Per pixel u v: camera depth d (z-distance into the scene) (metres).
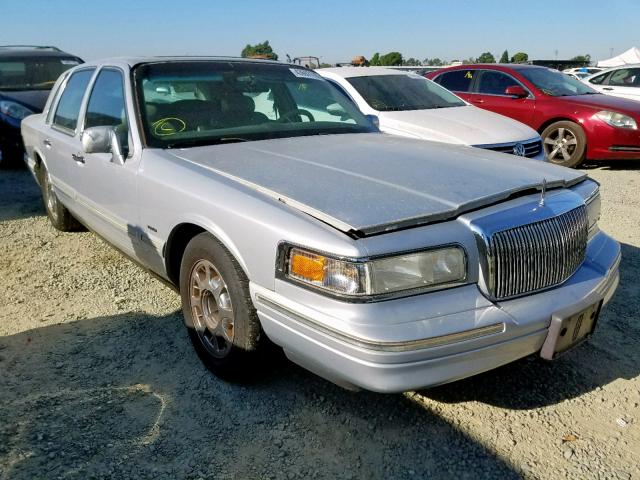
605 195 7.10
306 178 2.76
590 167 9.12
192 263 3.02
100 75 4.21
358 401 2.85
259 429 2.65
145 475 2.35
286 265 2.39
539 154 6.59
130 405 2.81
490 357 2.33
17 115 8.35
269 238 2.45
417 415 2.75
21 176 8.20
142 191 3.30
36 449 2.48
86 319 3.72
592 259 2.89
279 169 2.91
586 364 3.19
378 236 2.23
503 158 3.28
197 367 3.15
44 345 3.38
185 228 3.10
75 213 4.71
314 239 2.29
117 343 3.41
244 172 2.89
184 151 3.32
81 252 4.98
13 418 2.69
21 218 6.04
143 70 3.74
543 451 2.51
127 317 3.75
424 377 2.21
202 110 3.66
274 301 2.44
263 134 3.65
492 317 2.30
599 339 3.47
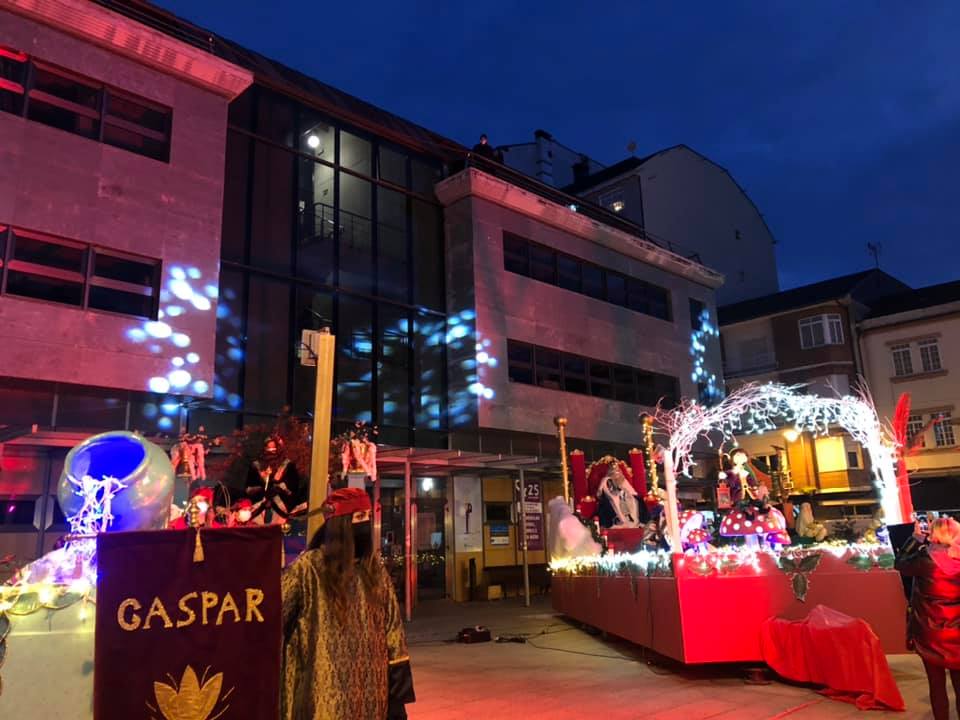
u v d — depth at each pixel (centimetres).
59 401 1252
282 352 1641
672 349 2608
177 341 1377
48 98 1323
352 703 277
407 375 1903
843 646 674
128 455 369
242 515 648
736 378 3291
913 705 646
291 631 298
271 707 291
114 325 1312
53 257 1284
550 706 693
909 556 583
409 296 1953
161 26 1638
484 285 2008
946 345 2914
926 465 2877
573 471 1459
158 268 1391
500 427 1948
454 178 2039
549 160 3506
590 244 2398
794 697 689
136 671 288
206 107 1516
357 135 1934
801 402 3075
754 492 952
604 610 1079
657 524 1017
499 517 2062
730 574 790
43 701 314
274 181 1714
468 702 721
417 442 1873
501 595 1970
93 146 1345
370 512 310
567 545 1345
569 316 2245
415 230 2020
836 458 2969
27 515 1223
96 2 1515
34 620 319
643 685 772
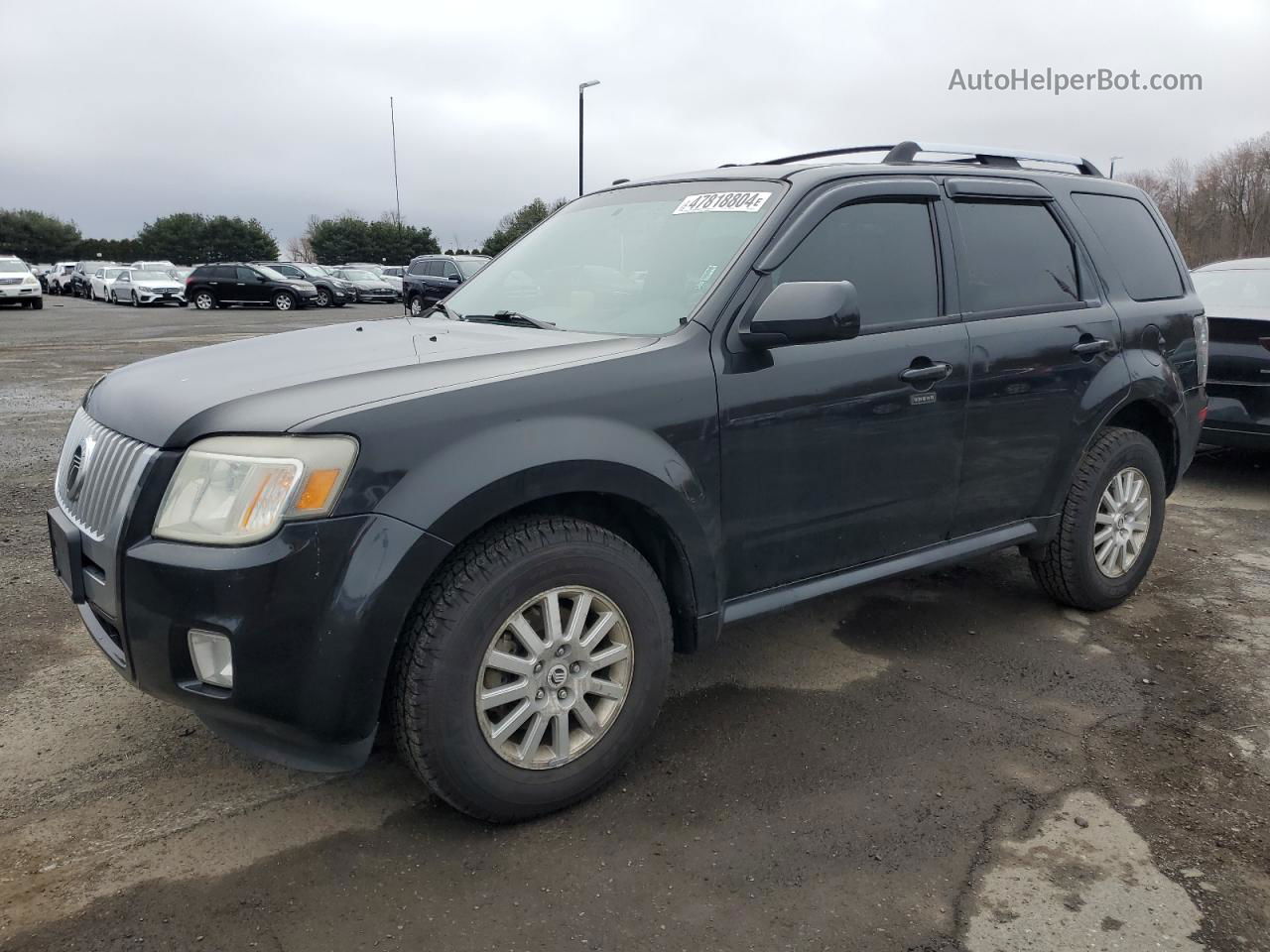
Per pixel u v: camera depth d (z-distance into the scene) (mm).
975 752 3041
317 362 2785
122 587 2350
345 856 2490
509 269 3836
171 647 2303
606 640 2734
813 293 2730
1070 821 2662
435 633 2375
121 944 2158
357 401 2359
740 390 2889
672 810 2707
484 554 2441
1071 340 3834
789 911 2285
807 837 2580
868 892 2359
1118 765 2973
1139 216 4488
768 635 3977
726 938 2193
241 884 2375
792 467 3041
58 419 8688
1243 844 2566
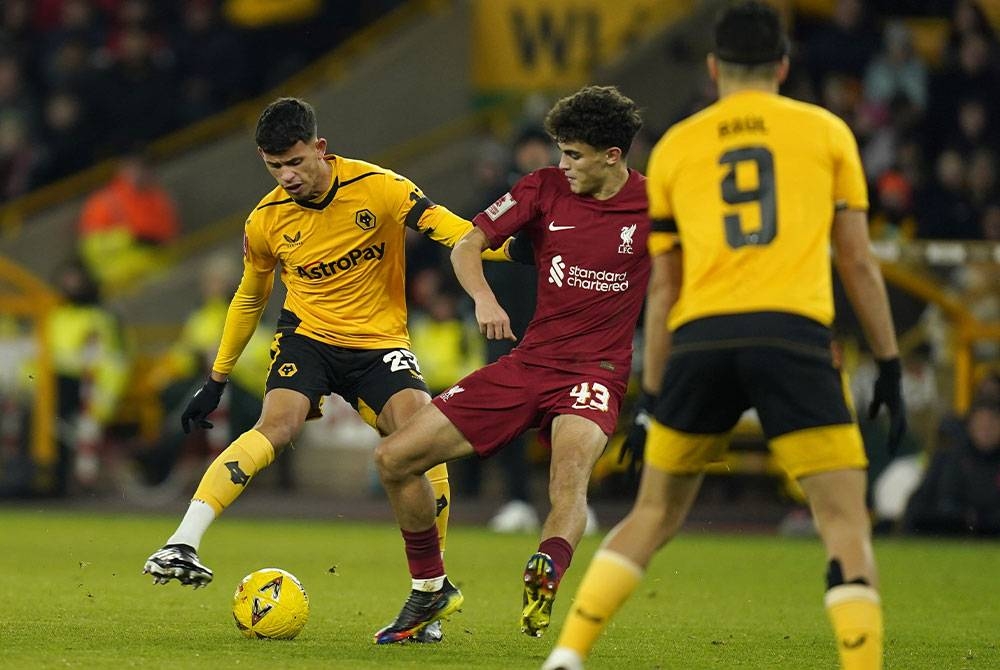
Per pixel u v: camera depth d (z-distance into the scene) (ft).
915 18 225.76
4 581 101.86
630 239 76.23
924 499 155.12
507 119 220.23
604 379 75.46
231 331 81.41
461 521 165.27
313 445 199.93
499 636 78.54
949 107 204.33
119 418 196.13
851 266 55.67
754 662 71.36
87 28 233.76
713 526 166.71
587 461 73.56
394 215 79.15
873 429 160.97
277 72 236.43
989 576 119.55
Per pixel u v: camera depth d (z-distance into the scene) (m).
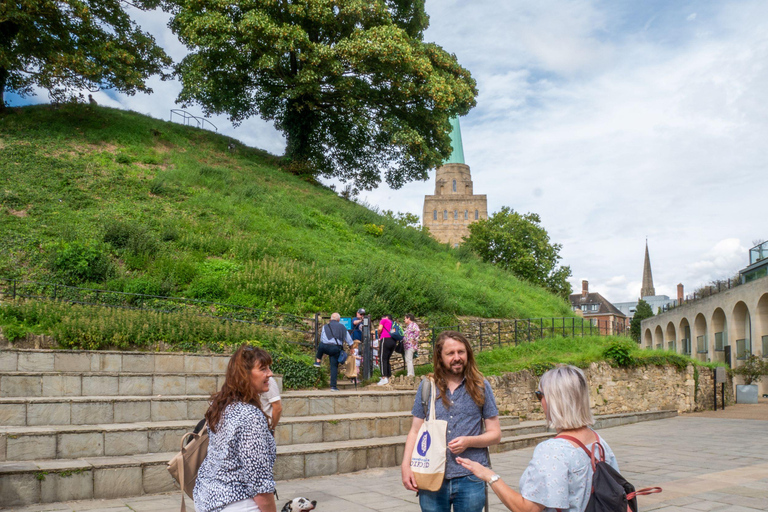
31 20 23.67
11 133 23.53
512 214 50.28
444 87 28.97
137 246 16.95
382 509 6.35
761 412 19.53
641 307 78.75
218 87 30.83
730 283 39.69
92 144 24.59
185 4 28.27
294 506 4.92
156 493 6.96
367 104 31.69
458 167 109.75
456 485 3.61
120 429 7.59
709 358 41.09
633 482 7.84
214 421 3.07
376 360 15.01
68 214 18.11
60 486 6.43
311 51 27.92
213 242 18.73
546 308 25.66
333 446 8.82
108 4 28.11
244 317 14.85
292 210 24.23
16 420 7.74
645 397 18.17
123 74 26.08
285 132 34.34
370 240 25.31
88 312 12.30
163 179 22.38
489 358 16.67
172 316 12.88
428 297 19.47
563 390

======

» Your objective: Copy exactly the part of the material above that opens with the line containing "314 239 2.29" and closes with the line containing "843 646 674", ends included. Drop the images.

» Result of the exercise:
314 239 2.29
117 343 3.41
244 172 2.89
184 151 3.32
81 252 4.98
13 418 2.69
21 218 6.04
143 70 3.74
543 451 2.51
127 317 3.75
424 377 2.21
202 110 3.66
274 301 2.44
263 134 3.65
492 317 2.30
599 339 3.47
u v d — depth at each pixel (centimetres).
59 401 1252
282 352 1641
672 349 2608
177 341 1377
48 98 1323
352 703 277
407 375 1903
843 646 674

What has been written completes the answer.